The case finally reached the Supreme Court, which rejected Tiffany & Co.’s appear on Monday. That leaves a lower court ruling, which went in eBay’s favor, as the final word on the matter in the United States.

The eBay case had been closely watched, of course, because it posed an existential threat to companies like eBay in its home market. Had the Supreme Court decided to hear Tiffany & Co.’s appeal, and reversed the lower court ruling, eBays of all shapes and sizes would have faced potentially unfathomable liabilities.

For its part, Tiffany & Co. has consistently argued that eBay hasn’t done enough to police its auctions. The jeweler believes that, as a result, it and other luxury brands lose tens of billions of dollars annually. eBay’s defense: it spends millions of dollars every year trying to stem counterfeit sales in its marketplace, but it has no way of preventing every single counterfeit sale. eBay itself, of course, doesn’t physically offer the counterfeit products for sale, which was noted by the appeals court that initially rejected Tiffany & Co.’s claims. The same court also wisely noted that it’s in eBay’s interest to crack down on counterfeit sales. After all, most eBay buyers aren’t going to be happy when they receive an inferior knock-off.

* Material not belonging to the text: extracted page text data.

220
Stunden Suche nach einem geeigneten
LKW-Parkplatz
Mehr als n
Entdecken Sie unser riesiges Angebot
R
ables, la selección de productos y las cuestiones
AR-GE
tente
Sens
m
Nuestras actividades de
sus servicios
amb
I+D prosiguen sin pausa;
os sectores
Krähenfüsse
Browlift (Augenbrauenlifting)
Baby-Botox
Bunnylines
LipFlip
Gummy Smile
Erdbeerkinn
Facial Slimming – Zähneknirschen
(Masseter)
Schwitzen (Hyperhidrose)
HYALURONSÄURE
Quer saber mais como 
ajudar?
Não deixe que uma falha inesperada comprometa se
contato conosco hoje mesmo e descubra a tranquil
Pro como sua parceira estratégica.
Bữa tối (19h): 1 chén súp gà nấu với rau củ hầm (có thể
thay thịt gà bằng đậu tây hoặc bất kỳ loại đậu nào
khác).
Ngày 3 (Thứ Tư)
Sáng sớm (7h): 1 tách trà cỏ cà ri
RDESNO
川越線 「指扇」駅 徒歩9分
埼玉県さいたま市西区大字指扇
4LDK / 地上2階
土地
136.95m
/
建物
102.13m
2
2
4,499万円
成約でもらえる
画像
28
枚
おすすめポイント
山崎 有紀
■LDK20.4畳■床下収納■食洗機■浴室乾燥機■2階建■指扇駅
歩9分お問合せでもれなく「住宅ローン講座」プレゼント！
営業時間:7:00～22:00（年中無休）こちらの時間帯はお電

Unfortunately, the decision here only covers one market — the United States. Globally, other luxury brands have achieved greater success with their legal strategies. In 2008, for instance, eBay was ordered to pay €38 million to Louis Vuitton in France. It was also ordered to stop facilitating the sale of all Louis Vuitton products in the country, leading the company to argue that the lawsuit and ruling was about protecting Louis Vuitton’s control over a market more than it was about counterfeit goods.

In many ways, there are parallels here to the situation with digital piracy of content. Much like record labels and movie studios, luxury brands are fighting battles they can’t win. Targeting large online marketplaces like eBay is a lot like suing deceased grandmothers: you aren’t solving the real problem. Hopefully the Supreme Court’s rejection of Tiffany & Co.’s appeal will end some of the nonsense, in one country at least.